Quand il vous faut une expertise et non un catalogue
- Lorsque le véhicule a été endommagé et que la valeur catalogue surestime son état.
- Lorsque le véhicule est exceptionnellement bien conservé ou peu kilométré et que le catalogue le sous-estime.
- Lorsqu’un dommage total est en cause, car tout le calcul repose sur la valeur avant l’accident.
- Lorsque le rapport est destiné à une banque, à une société de crédit-bail, à l’administration fiscale ou à un tribunal, où une méthodologie motivée est exigée.
- Pour les engins de travail et le matériel, ainsi que pour les véhicules absents du catalogue.

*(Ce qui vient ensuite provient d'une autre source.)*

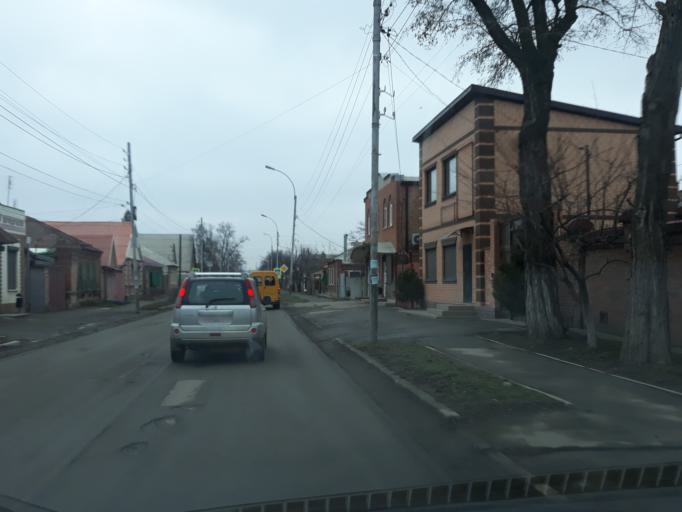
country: RU
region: Rostov
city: Taganrog
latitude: 47.2262
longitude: 38.9241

À quoi ressemble une expertise défendable
Un rapport sérieux n’est pas un chiffre unique. Il contient l’identification du véhicule, la description de son état réel avec un dossier photographique, la méthodologie appliquée, des données de marché comparables et l’exposé de la façon dont on est passé de ces données au montant. Seul un tel rapport a du poids lorsque la partie adverse commence à le contester.
Pour en savoir plus sur la différence entre la valeur catalogue et la valeur vénale, lisez la page valeur catalogue d’un véhicule, et sur la procédure elle-même la page évaluation de véhicule. Pour un véhicule précis, contactez-nous.
Questions fréquentes
La valeur catalogue est-elle la même chose que la valeur vénale ?

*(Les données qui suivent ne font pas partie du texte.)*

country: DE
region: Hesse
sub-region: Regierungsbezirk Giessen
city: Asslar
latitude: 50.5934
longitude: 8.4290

Non. La valeur catalogue est une valeur standardisée pour un modèle et un millésime, avec un amortissement déjà intégré. La valeur vénale est le montant qui peut être obtenu sur le marché pour ce véhicule précis, avec tout ce que le catalogue ne voit pas : l’état, les équipements, le kilométrage, l’origine et d’éventuels dommages antérieurs.

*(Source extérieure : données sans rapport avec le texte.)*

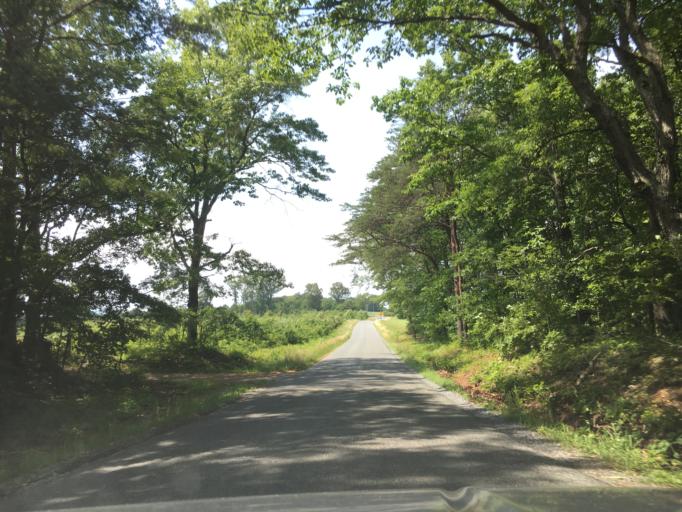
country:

Pourquoi trois calculateurs me donnent-ils trois montants différents ?
Parce qu’ils utilisent des éditions différentes du catalogue, arrondissent l’amortissement différemment et ne distinguent souvent pas les niveaux de finition. Tous répondent à la question de savoir ce que vaut ce modèle, et non ce que vaut votre exemplaire.
Que faire si mon véhicule ne figure pas au catalogue ?
C’est fréquent pour les modèles rares et les véhicules de collection. Pour les engins de travail et le matériel, le catalogue couvre certains modèles mais pas toutes les marques ni tous les sous-types. On se procure alors les tarifs des importateurs, des fournisseurs et des constructeurs, les factures d’achat de machines neuves et les documents douaniers, puis on les confronte à l’état de l’exemplaire concerné, au nombre d’heures de travail, au mode d’entretien et à l’évolution des prix sur le marché.
Le catalogue tient-il compte du fait que le véhicule a été endommagé ?
Non. Le catalogue ne sait rien de l’histoire d’un véhicule précis. Un dommage antérieur sérieux diminue durablement la valeur, même après une réparation correcte, et cela ne s’établit que par un examen et par un calcul distinct de la perte de valeur vénale.
Quand la valeur catalogue me suffit-elle et quand faut-il une expertise ?
Le catalogue suffit pour une orientation grossière et lorsque le véhicule est dans un état moyen sans historique de dommages. Une expertise est nécessaire lorsque le véhicule est endommagé ou exceptionnellement bien conservé, en cas de calcul d’un dommage total, et lorsque le rapport est destiné à une banque, à une société de crédit-bail, à l’administration fiscale ou à un tribunal.